Exercise goal » Please quote exactly the lines below from the line containing "Prior to her" to the line containing "YES, VIRGINIA, IMMIGRATION", both lines included, and nothing else.

Material provided »

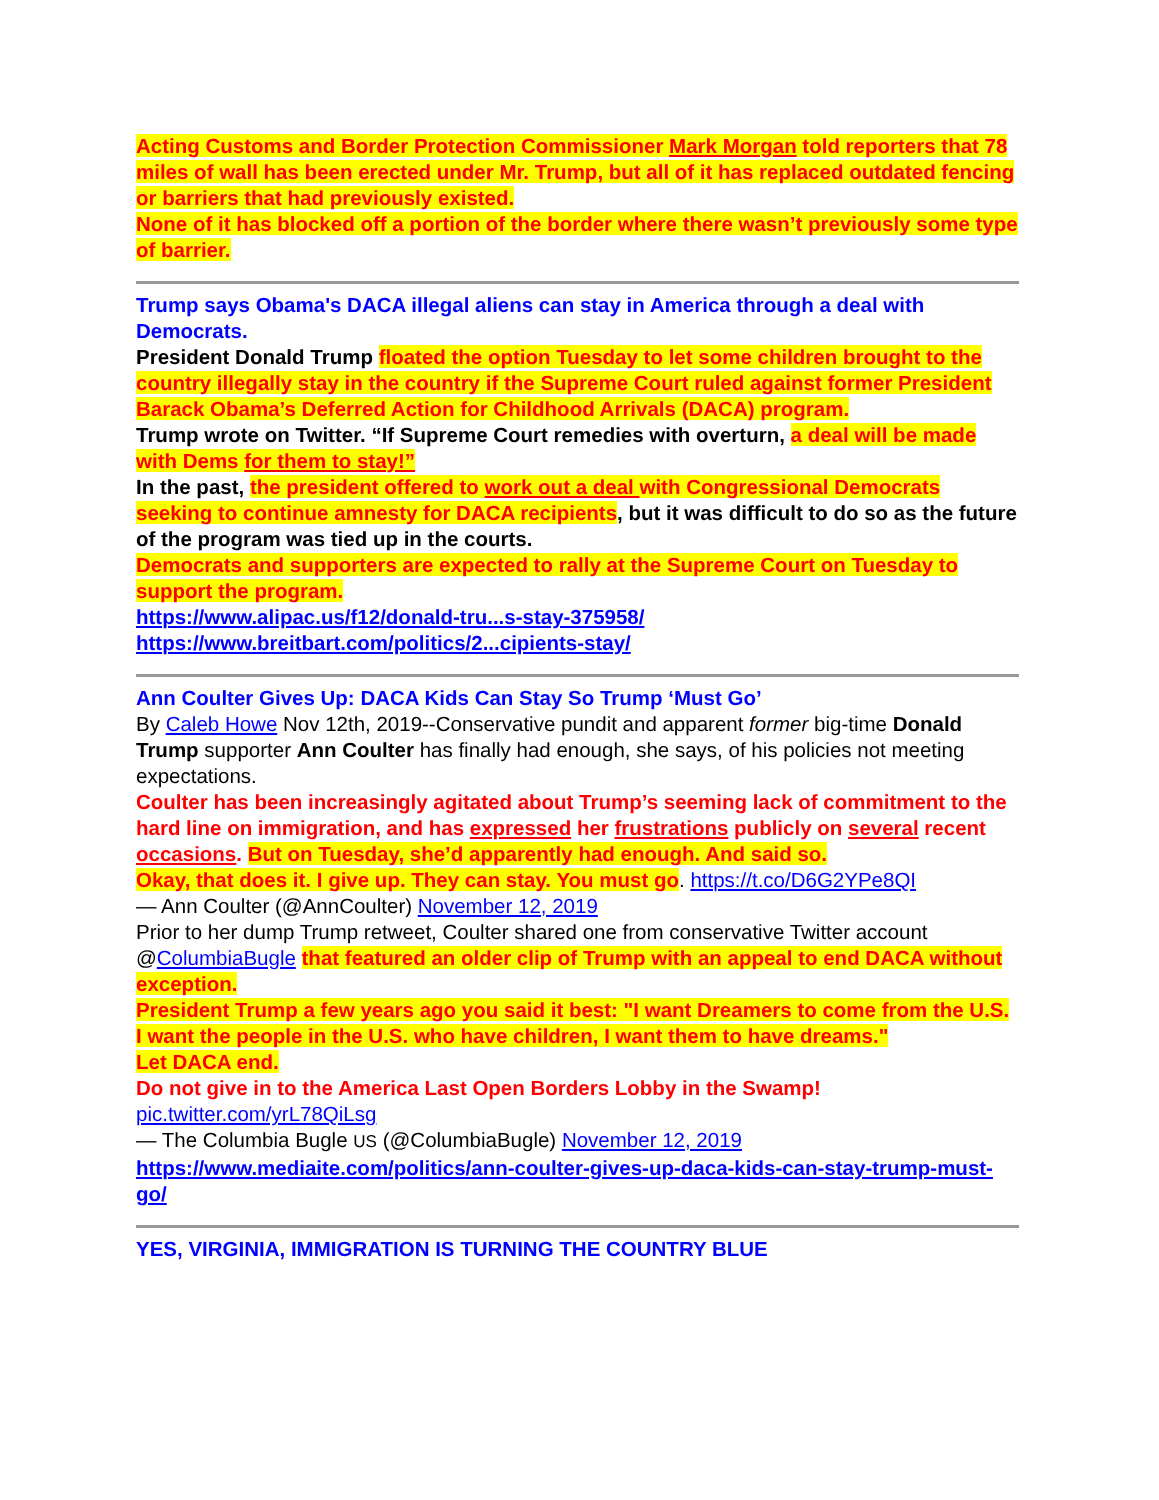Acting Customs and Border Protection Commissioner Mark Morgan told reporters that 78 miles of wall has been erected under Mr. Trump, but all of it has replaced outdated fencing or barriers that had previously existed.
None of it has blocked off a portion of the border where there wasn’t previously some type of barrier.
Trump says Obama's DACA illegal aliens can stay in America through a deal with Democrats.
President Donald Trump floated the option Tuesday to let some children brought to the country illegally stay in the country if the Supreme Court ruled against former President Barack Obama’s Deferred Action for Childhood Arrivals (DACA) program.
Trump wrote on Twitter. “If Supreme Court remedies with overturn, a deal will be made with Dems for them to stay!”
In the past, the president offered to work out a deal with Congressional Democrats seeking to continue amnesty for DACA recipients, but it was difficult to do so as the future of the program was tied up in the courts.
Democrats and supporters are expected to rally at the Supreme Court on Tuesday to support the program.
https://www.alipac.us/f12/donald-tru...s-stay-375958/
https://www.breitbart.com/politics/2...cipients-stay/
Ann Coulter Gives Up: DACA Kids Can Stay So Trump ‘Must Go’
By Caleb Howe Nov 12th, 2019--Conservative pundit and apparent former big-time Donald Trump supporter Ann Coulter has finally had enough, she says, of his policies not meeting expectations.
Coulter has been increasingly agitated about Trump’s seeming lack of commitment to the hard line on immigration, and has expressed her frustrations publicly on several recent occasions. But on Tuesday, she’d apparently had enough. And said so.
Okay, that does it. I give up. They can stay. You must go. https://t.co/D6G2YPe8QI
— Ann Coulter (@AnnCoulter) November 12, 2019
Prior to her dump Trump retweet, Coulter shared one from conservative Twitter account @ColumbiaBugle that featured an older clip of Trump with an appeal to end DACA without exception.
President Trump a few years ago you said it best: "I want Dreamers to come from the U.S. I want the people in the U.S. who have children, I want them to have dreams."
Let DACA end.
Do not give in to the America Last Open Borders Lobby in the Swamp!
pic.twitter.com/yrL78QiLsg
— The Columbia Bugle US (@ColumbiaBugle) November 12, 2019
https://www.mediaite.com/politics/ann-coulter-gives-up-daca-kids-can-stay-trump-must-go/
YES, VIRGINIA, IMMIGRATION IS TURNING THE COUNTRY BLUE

--

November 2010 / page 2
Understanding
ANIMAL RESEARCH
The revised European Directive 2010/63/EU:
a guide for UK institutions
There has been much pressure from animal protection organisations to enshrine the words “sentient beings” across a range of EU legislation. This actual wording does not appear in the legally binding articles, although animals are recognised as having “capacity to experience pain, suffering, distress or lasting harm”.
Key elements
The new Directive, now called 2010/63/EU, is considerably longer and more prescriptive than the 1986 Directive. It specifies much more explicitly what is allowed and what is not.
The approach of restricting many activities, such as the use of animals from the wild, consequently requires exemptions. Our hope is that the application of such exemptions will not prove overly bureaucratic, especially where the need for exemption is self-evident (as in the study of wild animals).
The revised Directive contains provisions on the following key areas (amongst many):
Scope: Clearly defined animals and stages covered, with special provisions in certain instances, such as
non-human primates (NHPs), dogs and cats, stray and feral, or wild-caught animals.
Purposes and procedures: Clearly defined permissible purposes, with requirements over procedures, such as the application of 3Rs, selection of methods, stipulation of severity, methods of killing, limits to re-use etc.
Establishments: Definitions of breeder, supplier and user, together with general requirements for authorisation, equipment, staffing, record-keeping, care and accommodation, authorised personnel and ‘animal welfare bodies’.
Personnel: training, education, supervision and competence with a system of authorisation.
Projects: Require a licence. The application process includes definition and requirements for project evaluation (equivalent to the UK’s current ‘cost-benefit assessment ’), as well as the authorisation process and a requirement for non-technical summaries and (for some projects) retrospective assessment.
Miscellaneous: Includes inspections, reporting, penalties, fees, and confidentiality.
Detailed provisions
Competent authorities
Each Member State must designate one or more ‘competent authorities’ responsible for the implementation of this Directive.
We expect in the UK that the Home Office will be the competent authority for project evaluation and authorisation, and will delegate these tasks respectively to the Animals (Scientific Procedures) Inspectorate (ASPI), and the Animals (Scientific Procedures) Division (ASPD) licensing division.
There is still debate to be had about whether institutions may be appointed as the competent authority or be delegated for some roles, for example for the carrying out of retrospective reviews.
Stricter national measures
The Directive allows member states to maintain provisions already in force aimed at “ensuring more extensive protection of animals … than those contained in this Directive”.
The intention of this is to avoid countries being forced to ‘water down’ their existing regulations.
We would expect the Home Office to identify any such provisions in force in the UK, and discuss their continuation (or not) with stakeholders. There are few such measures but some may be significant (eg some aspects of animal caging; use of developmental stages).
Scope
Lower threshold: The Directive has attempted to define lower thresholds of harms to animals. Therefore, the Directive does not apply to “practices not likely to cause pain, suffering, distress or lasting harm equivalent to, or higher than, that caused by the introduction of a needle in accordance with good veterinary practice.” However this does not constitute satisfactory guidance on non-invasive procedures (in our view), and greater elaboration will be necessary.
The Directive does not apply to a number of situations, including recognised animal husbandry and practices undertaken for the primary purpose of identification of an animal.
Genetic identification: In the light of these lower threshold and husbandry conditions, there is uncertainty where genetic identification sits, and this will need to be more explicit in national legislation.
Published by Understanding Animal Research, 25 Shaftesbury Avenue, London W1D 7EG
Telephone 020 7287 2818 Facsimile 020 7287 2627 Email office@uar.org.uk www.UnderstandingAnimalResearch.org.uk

==

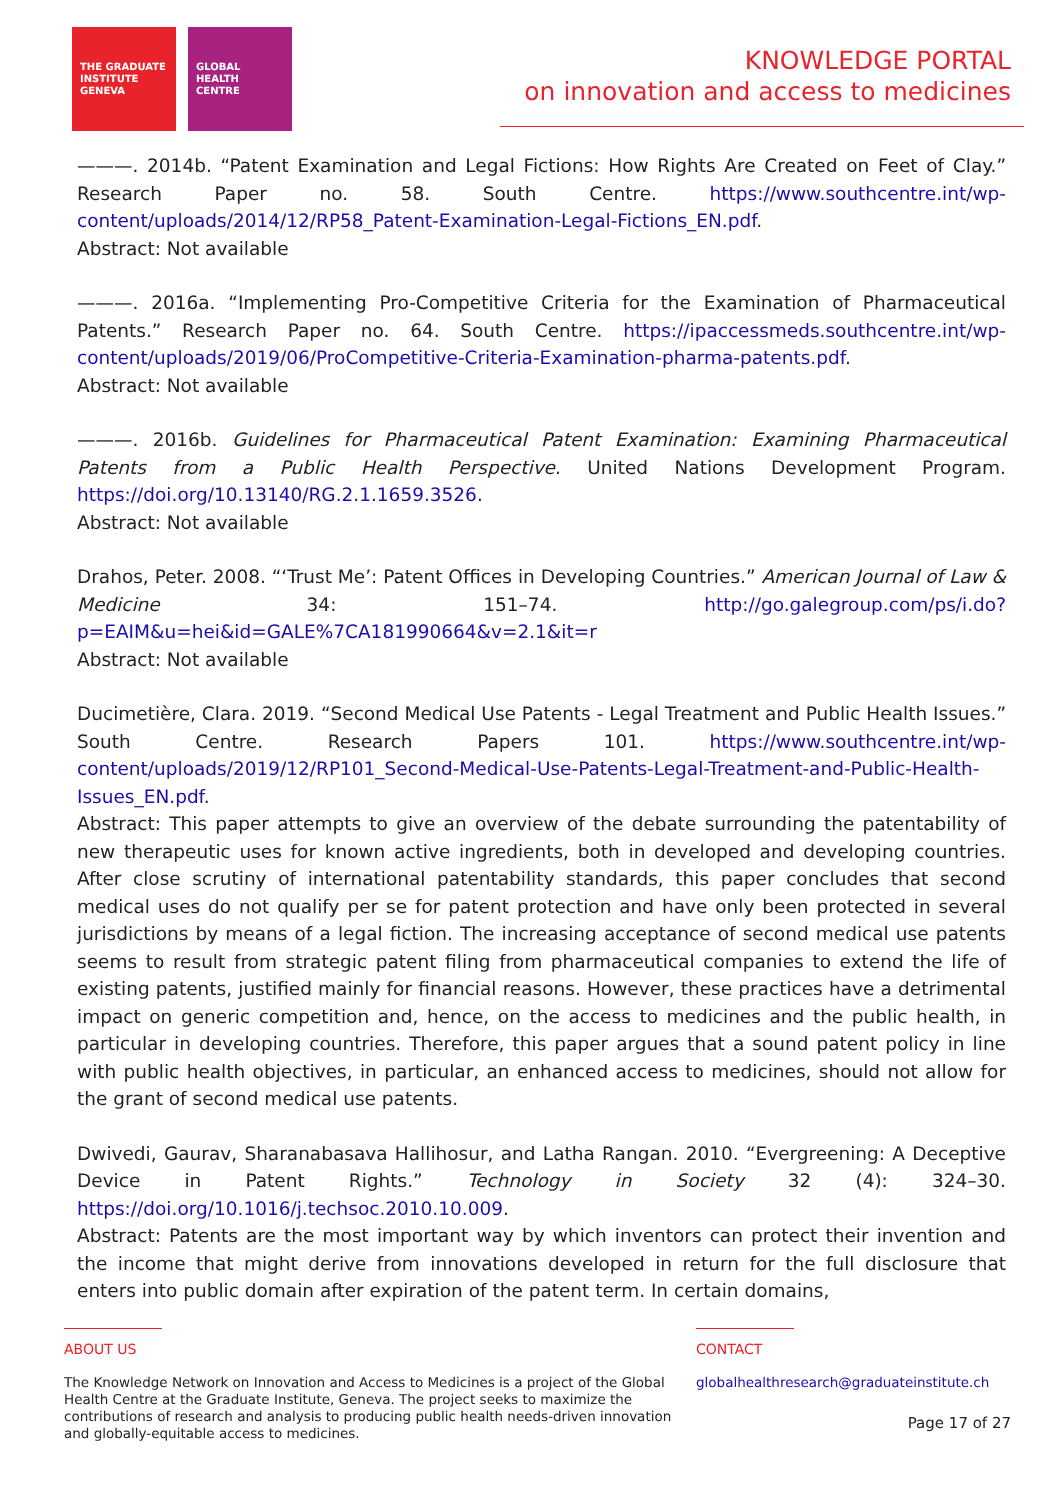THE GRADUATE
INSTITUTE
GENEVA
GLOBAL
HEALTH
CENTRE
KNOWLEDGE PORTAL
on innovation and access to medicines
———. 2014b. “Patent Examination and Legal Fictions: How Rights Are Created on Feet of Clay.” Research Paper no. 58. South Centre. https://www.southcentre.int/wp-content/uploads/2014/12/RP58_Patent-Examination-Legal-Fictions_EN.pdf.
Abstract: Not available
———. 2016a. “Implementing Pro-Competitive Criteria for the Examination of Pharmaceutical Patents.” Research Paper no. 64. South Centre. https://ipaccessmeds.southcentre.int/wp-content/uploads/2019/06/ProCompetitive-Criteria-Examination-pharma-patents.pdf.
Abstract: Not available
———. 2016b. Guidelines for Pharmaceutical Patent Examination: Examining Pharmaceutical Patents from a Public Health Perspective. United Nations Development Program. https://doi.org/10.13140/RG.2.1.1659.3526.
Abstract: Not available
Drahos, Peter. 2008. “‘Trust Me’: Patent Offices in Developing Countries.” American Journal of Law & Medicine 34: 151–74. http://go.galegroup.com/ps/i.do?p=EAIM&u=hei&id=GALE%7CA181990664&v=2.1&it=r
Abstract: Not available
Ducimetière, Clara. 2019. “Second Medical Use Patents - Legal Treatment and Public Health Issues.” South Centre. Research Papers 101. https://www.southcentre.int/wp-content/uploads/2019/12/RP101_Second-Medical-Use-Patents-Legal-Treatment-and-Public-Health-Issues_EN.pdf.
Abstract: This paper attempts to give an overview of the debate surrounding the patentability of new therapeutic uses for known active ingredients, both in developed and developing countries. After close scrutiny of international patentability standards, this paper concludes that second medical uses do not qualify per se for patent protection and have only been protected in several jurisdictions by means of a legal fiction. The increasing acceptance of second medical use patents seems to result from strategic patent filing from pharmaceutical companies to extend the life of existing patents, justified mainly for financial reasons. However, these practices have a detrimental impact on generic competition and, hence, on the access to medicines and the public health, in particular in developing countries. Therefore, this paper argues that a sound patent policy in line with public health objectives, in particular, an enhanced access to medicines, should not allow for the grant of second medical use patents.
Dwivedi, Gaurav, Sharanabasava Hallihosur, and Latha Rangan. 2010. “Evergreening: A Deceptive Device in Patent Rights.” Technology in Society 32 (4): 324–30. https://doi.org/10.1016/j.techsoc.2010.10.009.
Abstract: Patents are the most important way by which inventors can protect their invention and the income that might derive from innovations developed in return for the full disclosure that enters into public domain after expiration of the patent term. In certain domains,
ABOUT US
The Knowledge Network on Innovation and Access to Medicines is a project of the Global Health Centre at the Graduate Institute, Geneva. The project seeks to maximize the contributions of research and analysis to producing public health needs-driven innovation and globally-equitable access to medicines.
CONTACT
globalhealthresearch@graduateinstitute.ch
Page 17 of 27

Solved exercise »
Prior to her dump Trump retweet, Coulter shared one from conservative Twitter account @ColumbiaBugle that featured an older clip of Trump with an appeal to end DACA without exception.
President Trump a few years ago you said it best: "I want Dreamers to come from the U.S. I want the people in the U.S. who have children, I want them to have dreams."
Let DACA end.
Do not give in to the America Last Open Borders Lobby in the Swamp!
pic.twitter.com/yrL78QiLsg
— The Columbia Bugle US (@ColumbiaBugle) November 12, 2019
https://www.mediaite.com/politics/ann-coulter-gives-up-daca-kids-can-stay-trump-must-go/
YES, VIRGINIA, IMMIGRATION IS TURNING THE COUNTRY BLUE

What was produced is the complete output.